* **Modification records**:
Start of Block

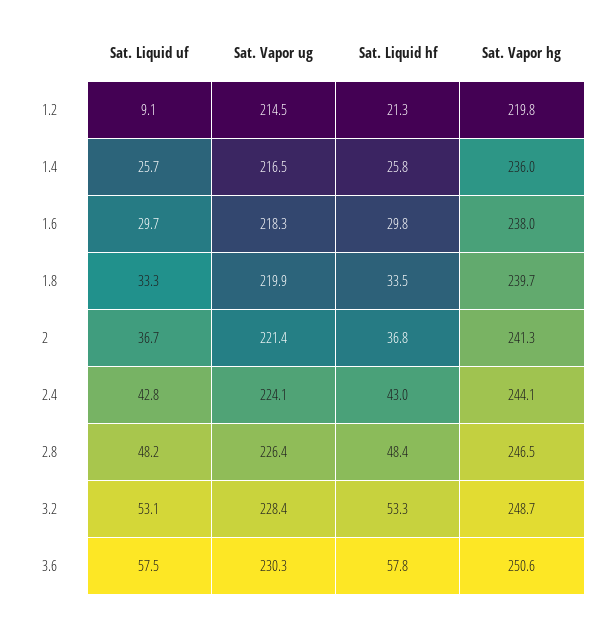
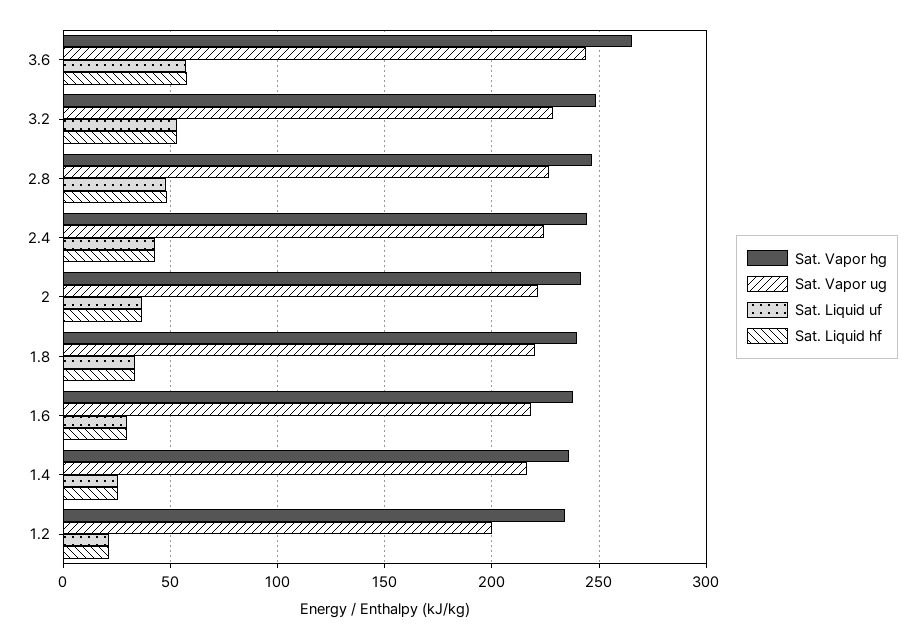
Sat. Liquid uf, 1.2: 9.1 -> 20
Sat. Vapor ug, 1.2: 214.5 -> 200
Sat. Vapor hg, 1.2: 219.8 -> 235
Sat. Vapor ug, 3.6: 230.3 -> 245
Sat. Vapor hg, 3.6: 250.6 -> 265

End of Block

* **REQUIRED WORK**:
A faithful copy of all the data above is required, printed exactly and with no pictures.

* **EXERCISE RESULT**:
Sat. Liquid uf, 1.2: 9.1 -> 20
Sat. Vapor ug, 1.2: 214.5 -> 200
Sat. Vapor hg, 1.2: 219.8 -> 235
Sat. Vapor ug, 3.6: 230.3 -> 245
Sat. Vapor hg, 3.6: 250.6 -> 265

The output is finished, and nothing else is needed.